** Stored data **
****************************************

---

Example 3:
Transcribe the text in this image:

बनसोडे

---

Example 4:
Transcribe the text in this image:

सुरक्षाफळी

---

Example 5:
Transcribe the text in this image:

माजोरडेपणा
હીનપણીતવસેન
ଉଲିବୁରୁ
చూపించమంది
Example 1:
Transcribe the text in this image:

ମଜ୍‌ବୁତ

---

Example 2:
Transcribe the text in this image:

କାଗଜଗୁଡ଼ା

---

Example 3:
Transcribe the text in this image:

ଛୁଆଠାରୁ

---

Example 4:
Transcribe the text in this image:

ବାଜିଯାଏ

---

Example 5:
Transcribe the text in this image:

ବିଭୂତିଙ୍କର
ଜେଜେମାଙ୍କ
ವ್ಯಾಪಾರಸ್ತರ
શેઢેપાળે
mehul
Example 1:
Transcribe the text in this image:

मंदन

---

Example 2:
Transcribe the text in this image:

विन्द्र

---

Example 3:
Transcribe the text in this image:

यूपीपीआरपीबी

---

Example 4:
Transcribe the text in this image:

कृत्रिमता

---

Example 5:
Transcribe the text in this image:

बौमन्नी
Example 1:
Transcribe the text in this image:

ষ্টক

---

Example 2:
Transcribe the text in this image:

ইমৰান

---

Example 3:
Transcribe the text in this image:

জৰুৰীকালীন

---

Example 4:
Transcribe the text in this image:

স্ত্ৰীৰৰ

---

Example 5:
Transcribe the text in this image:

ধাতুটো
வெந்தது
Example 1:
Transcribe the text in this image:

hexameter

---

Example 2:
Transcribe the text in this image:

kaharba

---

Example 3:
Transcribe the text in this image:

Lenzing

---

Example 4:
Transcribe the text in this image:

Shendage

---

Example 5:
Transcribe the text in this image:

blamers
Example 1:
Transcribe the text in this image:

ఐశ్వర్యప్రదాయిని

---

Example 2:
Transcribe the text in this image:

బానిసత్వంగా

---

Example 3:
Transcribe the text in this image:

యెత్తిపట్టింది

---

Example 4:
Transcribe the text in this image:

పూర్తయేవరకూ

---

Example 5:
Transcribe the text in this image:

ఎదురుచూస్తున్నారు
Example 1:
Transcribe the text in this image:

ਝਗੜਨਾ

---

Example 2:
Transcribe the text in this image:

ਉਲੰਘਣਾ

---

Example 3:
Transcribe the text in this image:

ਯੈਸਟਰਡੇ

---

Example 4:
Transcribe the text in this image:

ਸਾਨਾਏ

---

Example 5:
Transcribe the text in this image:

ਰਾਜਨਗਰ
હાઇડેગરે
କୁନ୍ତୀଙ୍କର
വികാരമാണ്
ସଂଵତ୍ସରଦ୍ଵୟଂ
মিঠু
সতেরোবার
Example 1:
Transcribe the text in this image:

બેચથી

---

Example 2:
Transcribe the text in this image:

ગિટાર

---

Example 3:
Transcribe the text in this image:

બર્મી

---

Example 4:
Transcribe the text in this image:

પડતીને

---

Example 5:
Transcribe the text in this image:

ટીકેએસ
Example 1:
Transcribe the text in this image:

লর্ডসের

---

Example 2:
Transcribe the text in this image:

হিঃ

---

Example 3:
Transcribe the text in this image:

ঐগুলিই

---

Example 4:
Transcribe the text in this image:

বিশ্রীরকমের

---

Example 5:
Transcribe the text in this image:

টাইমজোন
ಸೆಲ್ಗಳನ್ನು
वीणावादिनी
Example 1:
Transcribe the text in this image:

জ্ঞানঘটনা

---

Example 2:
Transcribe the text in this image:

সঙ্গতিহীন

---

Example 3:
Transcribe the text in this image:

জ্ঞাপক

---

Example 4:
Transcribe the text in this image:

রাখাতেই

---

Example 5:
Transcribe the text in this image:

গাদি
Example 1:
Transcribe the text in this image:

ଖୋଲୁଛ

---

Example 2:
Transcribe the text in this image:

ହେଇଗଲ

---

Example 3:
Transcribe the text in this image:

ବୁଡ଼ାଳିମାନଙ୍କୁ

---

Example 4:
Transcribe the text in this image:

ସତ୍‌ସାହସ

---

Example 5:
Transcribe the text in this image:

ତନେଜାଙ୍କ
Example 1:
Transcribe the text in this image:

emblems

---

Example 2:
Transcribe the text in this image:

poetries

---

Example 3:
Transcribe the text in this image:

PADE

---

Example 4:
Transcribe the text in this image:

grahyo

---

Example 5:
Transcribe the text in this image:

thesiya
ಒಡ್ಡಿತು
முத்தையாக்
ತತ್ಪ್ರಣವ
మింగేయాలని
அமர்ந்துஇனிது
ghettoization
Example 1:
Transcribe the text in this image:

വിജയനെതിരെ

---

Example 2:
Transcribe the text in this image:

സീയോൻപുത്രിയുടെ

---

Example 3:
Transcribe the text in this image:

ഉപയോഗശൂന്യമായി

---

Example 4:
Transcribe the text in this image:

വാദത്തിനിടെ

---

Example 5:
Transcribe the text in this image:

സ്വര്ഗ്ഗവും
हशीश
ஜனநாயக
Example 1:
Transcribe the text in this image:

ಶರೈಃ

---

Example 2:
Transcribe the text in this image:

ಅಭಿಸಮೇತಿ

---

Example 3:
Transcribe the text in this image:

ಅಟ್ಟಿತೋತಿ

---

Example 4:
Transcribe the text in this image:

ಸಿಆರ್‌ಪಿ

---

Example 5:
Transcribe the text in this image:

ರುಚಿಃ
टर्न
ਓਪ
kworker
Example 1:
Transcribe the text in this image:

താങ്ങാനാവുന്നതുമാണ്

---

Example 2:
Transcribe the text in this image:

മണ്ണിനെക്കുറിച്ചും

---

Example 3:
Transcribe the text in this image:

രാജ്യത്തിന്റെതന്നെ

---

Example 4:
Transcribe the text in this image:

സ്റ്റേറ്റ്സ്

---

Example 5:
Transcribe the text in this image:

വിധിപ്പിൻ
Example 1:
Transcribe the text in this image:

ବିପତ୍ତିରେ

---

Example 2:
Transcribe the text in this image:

****************************************

** How to complete this task **
Every entry needs to be copied again exactly.

** Task response **
---

Example 3:
Transcribe the text in this image:

बनसोडे

---

Example 4:
Transcribe the text in this image:

सुरक्षाफळी

---

Example 5:
Transcribe the text in this image:

माजोरडेपणा
હીનપણીતવસેન
ଉଲିବୁରୁ
చూపించమంది
Example 1:
Transcribe the text in this image:

ମଜ୍‌ବୁତ

---

Example 2:
Transcribe the text in this image:

କାଗଜଗୁଡ଼ା

---

Example 3:
Transcribe the text in this image:

ଛୁଆଠାରୁ

---

Example 4:
Transcribe the text in this image:

ବାଜିଯାଏ

---

Example 5:
Transcribe the text in this image:

ବିଭୂତିଙ୍କର
ଜେଜେମାଙ୍କ
ವ್ಯಾಪಾರಸ್ತರ
શેઢેપાળે
mehul
Example 1:
Transcribe the text in this image:

मंदन

---

Example 2:
Transcribe the text in this image:

विन्द्र

---

Example 3:
Transcribe the text in this image:

यूपीपीआरपीबी

---

Example 4:
Transcribe the text in this image:

कृत्रिमता

---

Example 5:
Transcribe the text in this image:

बौमन्नी
Example 1:
Transcribe the text in this image:

ষ্টক

---

Example 2:
Transcribe the text in this image:

ইমৰান

---

Example 3:
Transcribe the text in this image:

জৰুৰীকালীন

---

Example 4:
Transcribe the text in this image:

স্ত্ৰীৰৰ

---

Example 5:
Transcribe the text in this image:

ধাতুটো
வெந்தது
Example 1:
Transcribe the text in this image:

hexameter

---

Example 2:
Transcribe the text in this image:

kaharba

---

Example 3:
Transcribe the text in this image:

Lenzing

---

Example 4:
Transcribe the text in this image:

Shendage

---

Example 5:
Transcribe the text in this image:

blamers
Example 1:
Transcribe the text in this image:

ఐశ్వర్యప్రదాయిని

---

Example 2:
Transcribe the text in this image:

బానిసత్వంగా

---

Example 3:
Transcribe the text in this image:

యెత్తిపట్టింది

---

Example 4:
Transcribe the text in this image:

పూర్తయేవరకూ

---

Example 5:
Transcribe the text in this image:

ఎదురుచూస్తున్నారు
Example 1:
Transcribe the text in this image:

ਝਗੜਨਾ

---

Example 2:
Transcribe the text in this image:

ਉਲੰਘਣਾ

---

Example 3:
Transcribe the text in this image:

ਯੈਸਟਰਡੇ

---

Example 4:
Transcribe the text in this image:

ਸਾਨਾਏ

---

Example 5:
Transcribe the text in this image:

ਰਾਜਨਗਰ
હાઇડેગરે
କୁନ୍ତୀଙ୍କର
വികാരമാണ്
ସଂଵତ୍ସରଦ୍ଵୟଂ
মিঠু
সতেরোবার
Example 1:
Transcribe the text in this image:

બેચથી

---

Example 2:
Transcribe the text in this image:

ગિટાર

---

Example 3:
Transcribe the text in this image:

બર્મી

---

Example 4:
Transcribe the text in this image:

પડતીને

---

Example 5:
Transcribe the text in this image:

ટીકેએસ
Example 1:
Transcribe the text in this image:

লর্ডসের

---

Example 2:
Transcribe the text in this image:

হিঃ

---

Example 3:
Transcribe the text in this image:

ঐগুলিই

---

Example 4:
Transcribe the text in this image:

বিশ্রীরকমের

---

Example 5:
Transcribe the text in this image:

টাইমজোন
ಸೆಲ್ಗಳನ್ನು
वीणावादिनी
Example 1:
Transcribe the text in this image:

জ্ঞানঘটনা

---

Example 2:
Transcribe the text in this image:

সঙ্গতিহীন

---

Example 3:
Transcribe the text in this image:

জ্ঞাপক

---

Example 4:
Transcribe the text in this image:

রাখাতেই

---

Example 5:
Transcribe the text in this image:

গাদি
Example 1:
Transcribe the text in this image:

ଖୋଲୁଛ

---

Example 2:
Transcribe the text in this image:

ହେଇଗଲ

---

Example 3:
Transcribe the text in this image:

ବୁଡ଼ାଳିମାନଙ୍କୁ

---

Example 4:
Transcribe the text in this image:

ସତ୍‌ସାହସ

---

Example 5:
Transcribe the text in this image:

ତନେଜାଙ୍କ
Example 1:
Transcribe the text in this image:

emblems

---

Example 2:
Transcribe the text in this image:

poetries

---

Example 3:
Transcribe the text in this image:

PADE

---

Example 4:
Transcribe the text in this image:

grahyo

---

Example 5:
Transcribe the text in this image:

thesiya
ಒಡ್ಡಿತು
முத்தையாக்
ತತ್ಪ್ರಣವ
మింగేయాలని
அமர்ந்துஇனிது
ghettoization
Example 1:
Transcribe the text in this image:

വിജയനെതിരെ

---

Example 2:
Transcribe the text in this image:

സീയോൻപുത്രിയുടെ

---

Example 3:
Transcribe the text in this image:

ഉപയോഗശൂന്യമായി

---

Example 4:
Transcribe the text in this image:

വാദത്തിനിടെ

---

Example 5:
Transcribe the text in this image:

സ്വര്ഗ്ഗവും
हशीश
ஜனநாயக
Example 1:
Transcribe the text in this image:

ಶರೈಃ

---

Example 2:
Transcribe the text in this image:

ಅಭಿಸಮೇತಿ

---

Example 3:
Transcribe the text in this image:

ಅಟ್ಟಿತೋತಿ

---

Example 4:
Transcribe the text in this image:

ಸಿಆರ್‌ಪಿ

---

Example 5:
Transcribe the text in this image:

ರುಚಿಃ
टर्न
ਓਪ
kworker
Example 1:
Transcribe the text in this image:

താങ്ങാനാവുന്നതുമാണ്

---

Example 2:
Transcribe the text in this image:

മണ്ണിനെക്കുറിച്ചും

---

Example 3:
Transcribe the text in this image:

രാജ്യത്തിന്റെതന്നെ

---

Example 4:
Transcribe the text in this image:

സ്റ്റേറ്റ്സ്

---

Example 5:
Transcribe the text in this image:

വിധിപ്പിൻ
Example 1:
Transcribe the text in this image:

ବିପତ୍ତିରେ

---

Example 2:
Transcribe the text in this image:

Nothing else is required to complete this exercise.